Electricite de France (EDF) is the largest public electricity company in France. One of its activities is electric charging infrastructure development and energy-efficient vehicle popularization. Within this area, the company launched a project to create a tool for the operative management of delivery by electric trucks in Paris and its suburbs.
The company needed to optimize routes to ensure that all orders were delivered on time. To this end, EDF opted for simulation modeling software and decided to integrate a separate electric battery charging optimization algorithm into the developed model.
The EDF specialists built a delivery model in AnyLogic simulation software. To reflect the real system more precisely, they considered several constraints:
- An electric truck shouldn’t run out of power during delivery.
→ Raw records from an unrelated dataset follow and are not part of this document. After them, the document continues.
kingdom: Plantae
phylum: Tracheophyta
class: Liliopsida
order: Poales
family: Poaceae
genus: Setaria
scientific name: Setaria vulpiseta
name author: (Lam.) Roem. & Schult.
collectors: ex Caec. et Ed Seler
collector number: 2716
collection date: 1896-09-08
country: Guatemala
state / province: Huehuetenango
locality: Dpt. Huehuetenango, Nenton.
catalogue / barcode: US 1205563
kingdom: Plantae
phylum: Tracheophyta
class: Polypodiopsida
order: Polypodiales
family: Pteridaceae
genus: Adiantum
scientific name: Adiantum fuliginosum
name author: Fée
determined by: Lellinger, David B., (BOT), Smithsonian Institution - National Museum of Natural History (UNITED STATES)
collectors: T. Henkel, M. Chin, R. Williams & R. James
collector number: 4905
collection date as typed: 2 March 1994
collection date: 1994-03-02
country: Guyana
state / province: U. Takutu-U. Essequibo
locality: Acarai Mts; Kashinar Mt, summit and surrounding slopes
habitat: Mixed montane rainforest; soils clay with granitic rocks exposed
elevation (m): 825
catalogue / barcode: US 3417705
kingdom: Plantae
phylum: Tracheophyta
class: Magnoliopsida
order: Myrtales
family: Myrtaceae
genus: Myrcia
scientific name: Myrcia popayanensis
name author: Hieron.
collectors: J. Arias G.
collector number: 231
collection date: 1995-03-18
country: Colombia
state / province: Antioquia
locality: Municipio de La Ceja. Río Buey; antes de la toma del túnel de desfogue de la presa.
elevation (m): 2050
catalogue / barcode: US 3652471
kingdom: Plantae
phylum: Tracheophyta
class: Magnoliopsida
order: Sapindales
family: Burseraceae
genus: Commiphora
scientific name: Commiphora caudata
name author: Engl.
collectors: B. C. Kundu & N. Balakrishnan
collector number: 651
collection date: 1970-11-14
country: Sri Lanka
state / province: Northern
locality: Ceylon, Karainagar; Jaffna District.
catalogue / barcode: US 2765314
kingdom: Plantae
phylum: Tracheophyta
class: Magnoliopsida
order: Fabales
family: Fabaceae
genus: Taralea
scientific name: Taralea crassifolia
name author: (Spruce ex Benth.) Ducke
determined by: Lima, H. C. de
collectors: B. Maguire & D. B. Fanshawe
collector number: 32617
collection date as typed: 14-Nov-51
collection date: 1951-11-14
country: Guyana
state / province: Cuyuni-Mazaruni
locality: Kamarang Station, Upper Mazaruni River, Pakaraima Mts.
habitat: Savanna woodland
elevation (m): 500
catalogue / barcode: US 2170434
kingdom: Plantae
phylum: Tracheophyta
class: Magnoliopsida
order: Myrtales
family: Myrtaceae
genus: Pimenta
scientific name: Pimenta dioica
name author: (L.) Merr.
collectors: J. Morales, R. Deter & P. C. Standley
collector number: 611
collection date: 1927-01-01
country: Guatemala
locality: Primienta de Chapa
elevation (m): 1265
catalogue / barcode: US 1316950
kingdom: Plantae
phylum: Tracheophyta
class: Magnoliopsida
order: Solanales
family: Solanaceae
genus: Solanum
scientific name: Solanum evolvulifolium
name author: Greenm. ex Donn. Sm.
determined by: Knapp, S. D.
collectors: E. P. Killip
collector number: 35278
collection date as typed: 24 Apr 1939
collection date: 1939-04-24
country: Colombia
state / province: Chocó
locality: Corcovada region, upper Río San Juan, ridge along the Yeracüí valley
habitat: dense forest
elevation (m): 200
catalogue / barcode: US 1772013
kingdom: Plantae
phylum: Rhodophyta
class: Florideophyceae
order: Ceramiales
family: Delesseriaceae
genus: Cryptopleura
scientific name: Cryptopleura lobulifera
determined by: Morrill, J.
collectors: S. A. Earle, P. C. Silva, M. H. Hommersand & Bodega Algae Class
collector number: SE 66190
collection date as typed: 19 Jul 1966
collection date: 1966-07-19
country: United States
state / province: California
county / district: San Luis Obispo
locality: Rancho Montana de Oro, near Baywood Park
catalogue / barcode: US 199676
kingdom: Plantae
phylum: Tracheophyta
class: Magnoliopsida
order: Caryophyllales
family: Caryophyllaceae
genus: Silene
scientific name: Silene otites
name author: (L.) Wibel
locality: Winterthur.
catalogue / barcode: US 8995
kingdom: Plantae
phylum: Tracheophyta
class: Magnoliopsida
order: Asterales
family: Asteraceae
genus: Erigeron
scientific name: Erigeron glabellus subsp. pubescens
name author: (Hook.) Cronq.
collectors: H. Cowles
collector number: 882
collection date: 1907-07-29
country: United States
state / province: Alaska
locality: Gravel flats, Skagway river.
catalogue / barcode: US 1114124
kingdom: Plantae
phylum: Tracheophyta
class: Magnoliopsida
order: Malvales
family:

- Electric trucks can be charged only at the charging station (depot), and the process takes about eight hours.
- The power of the charging station is limited and distributed among chargers (born 1, born 2, etc.) in a particular way.
- The amount of energy an electric truck consumes depends on whether it is loaded or empty.
- The maximum route length is 100 km.
For the delivery route optimization model, the development team used the agent-based simulation method to describe the electric trucks’ operation. For each truck, they defined characteristics (vehicle dimensions, speed, load weight, etc.) and states (waiting, loading, unloading, on route, etc.) that changed over time when the model was run.
Furthermore, in the simulation there were two types of electric trucks with differed battery capacity. The team also set charging station parameters such as GPS position and individual chargers’ power.
After that, with AnyLogic software capabilities, the developers located the remaining logistics network facilities on a GIS map. They also set up 2D and 3D visualization of the charging station and electric trucks. With this, the user could easily switch from the map view of Paris and the suburbs, which enabled observing the whole system work, to a more detailed object operation view.
The outputs of the delivery route optimization model were routes displayed on a GIS map with statistics on the charging station, on each charger, on the trucks’ states, and on the order state.
In the simulation, the EDF team could vary traffic density, change some of the preset parameter values, turn chargers on and off, and observe how these changes affected the operation of the entire logistics network.
While working on the project, the EDF team had a delivery route optimization simulation model developed, visualized the logistics network, and collected statistics using AnyLogic software.
The model helped them calculate the optimal number and ratio of electric trucks with different types of batteries in the fleet. They also identified the number of chargers and the amount of power they should have to support uninterrupted and timely delivery of goods by electric vehicles.
When the model was finished, the EDF team integrated a separate battery charging optimization algorithm in it. As soon as the algorithm was calibrated, the company was going to develop a tool for real-time operational management of delivery by electric trucks.